The artwork is a hodgepodge of styles and techniques. The best pages appear to be done in charcoal or pastels, and have the soft edges and expressionist lighting I associate with fin-de-siecle modernists such as Käthe Kollwitz. The opening scene, in particular, is beautifully rendered, a harrowing sequence of wordless, slightly abstract panels that reveals how George and King survived their maritime ordeal:
Most of the art, however, looks like homage to Goseki Kojima’s work on Lone Wolf and Cub, Samurai Executioner, and Path of the Assassin — not a bad thing, given Kojima’s superb draftsmanship and penchant for drawing memorable mugs. Seisaku Kano’s character designs are fine, but his fight scenes are poorly composed, a riot of swords, guts, and bodies in motion that fail to give the reader a clear picture of what’s happening. That might be an OK artistic choice once in a while, perhaps to suggest the chaos of hand-to-hand combat, but as the dominant mode of depicting action it soon grows tiresome, leaving the reader feeling more pummeled than entertained.
Though some of these criticisms could be leveled at Koike’s other work — Lady Snowblood, Crying Freeman and, yes, Lone Wolf and Cub — Color of Rage lacks something common to the aforementioned manga: a sense of play.

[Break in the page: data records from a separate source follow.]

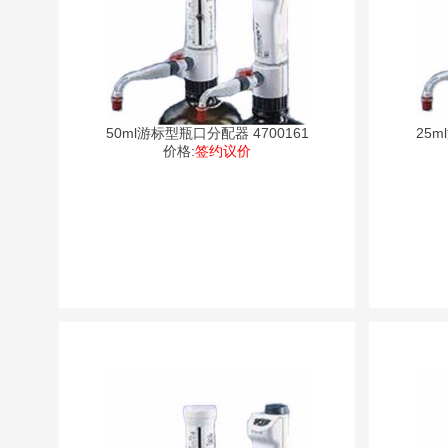
50ml游标型瓶口分配器 4700161
25m
价格:
签约议价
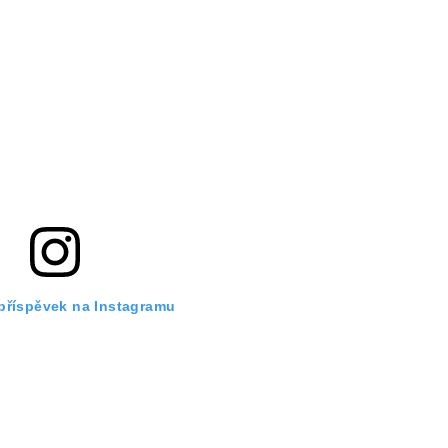
 příspěvek na Instagramu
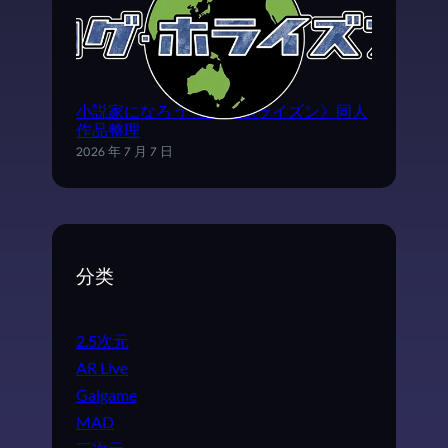
小説家になろう《ログ·ホライズン》同人
作品整理
2026 年 7 月 7 日
分类
2.5次元
AR Live
Galgame
MAD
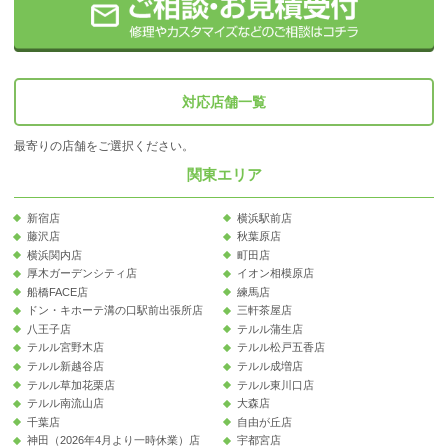
対応店舗一覧
最寄りの店舗をご選択ください。
関東エリア
新宿店
横浜駅前店
藤沢店
秋葉原店
横浜関内店
町田店
厚木ガーデンシティ店
イオン相模原店
船橋FACE店
練馬店
ドン・キホーテ溝の口駅前出張所店
三軒茶屋店
八王子店
テルル蒲生店
テルル宮野木店
テルル松戸五香店
テルル新越谷店
テルル成増店
テルル草加花栗店
テルル東川口店
テルル南流山店
大森店
千葉店
自由が丘店
神田（2026年4月より一時休業）店
宇都宮店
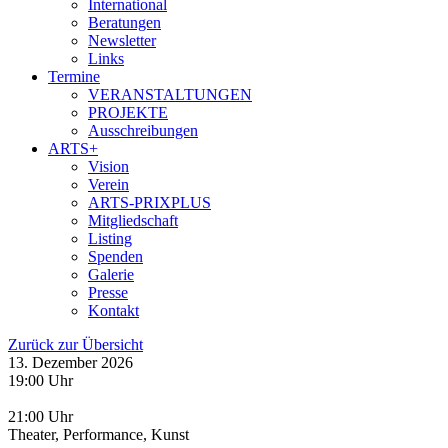
International
Beratungen
Newsletter
Links
Termine
VERANSTALTUNGEN
PROJEKTE
Ausschreibungen
ARTS+
Vision
Verein
ARTS-PRIXPLUS
Mitgliedschaft
Listing
Spenden
Galerie
Presse
Kontakt
Zurück zur Übersicht
13. Dezember 2026
19:00 Uhr
21:00 Uhr
Theater, Performance, Kunst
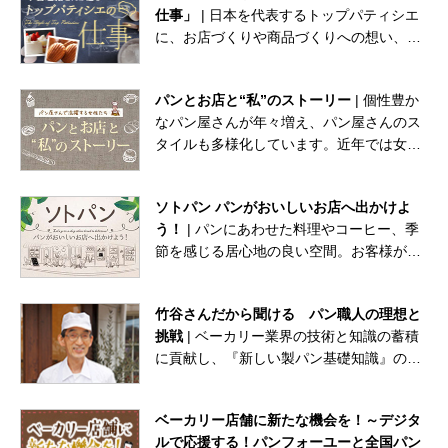
仕事」
| 日本を代表するトップパティシエ
に、お店づくりや商品づくりへの想い、人
との出会いや菓子業界の未来に対する考え
を語っていただきます。
パンとお店と“私”のストーリー
| 個性豊か
なパン屋さんが年々増え、パン屋さんのス
タイルも多様化しています。近年では女性
のパン職人の活躍も注目されています。女
性ならではの視点で新風を吹き込んでいる
ソトパン パンがおいしいお店へ出かけよ
「パン屋さんで活躍する女性」をご紹介し
う！
| パンにあわせた料理やコーヒー、季
ます。
節を感じる居心地の良い空間。お客様がソ
トでもパンを楽しみたくなる、そんなお店
をご紹介します。
竹谷さんだから聞ける パン職人の理想と
挑戦
| ベーカリー業界の技術と知識の蓄積
に貢献し、『新しい製パン基礎知識』の著
者でもある竹谷光司先生が、素敵なオーナ
ーやパン職人と語り合います。
ベーカリー店舗に新たな機会を！～デジタ
ルで応援する！パンフォーユーと全国パン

Koike never takes himself too seriously in these other works, even when the plot takes a dark turn or two. In Color of Rage, however, his sincerity proves his undoing, as he tries to insert a noble black character into a world of vicious overlords and amoral samurai. King’s high-minded speeches and interventions clash violently with the story’s “pulpy sexiness” (for want of a better term), producing something that’s neither dramatically compelling nor fun to read. Die-hard Koike fans may feel the completist’s urge to buy Color of Rage — especially since Dark Horse has given it such a deluxe treatment — but casual readers will find much less here to love.
This is a revised version of a review that originally appeared at PopCultureShock on 5/14/2008.
COLOR OF RAGE • BY KAZUO KOIKE AND SEISAKU KANO • DARK HORSE • 414 pp. • RATING: MATURE (18+)
Erica saysAugust 12, 2010 at 7:41 pm
I wonder if those pages that appear to have been done in pastels were originally reproduced in color in the Japanese edition. That always seems to soften up to a charcoal like B&W.
Don’t know…just some digital musing.
Katherine Dacey saysAugust 12, 2010 at 9:11 pm
Good question — I know very little about the series’ publication history. Whether or not those pages were originally in color, they are some of the most arresting images in the entire book. Well, arresting in a good way, as opposed to a “Wait, that character fainted at the sight of his…?” way.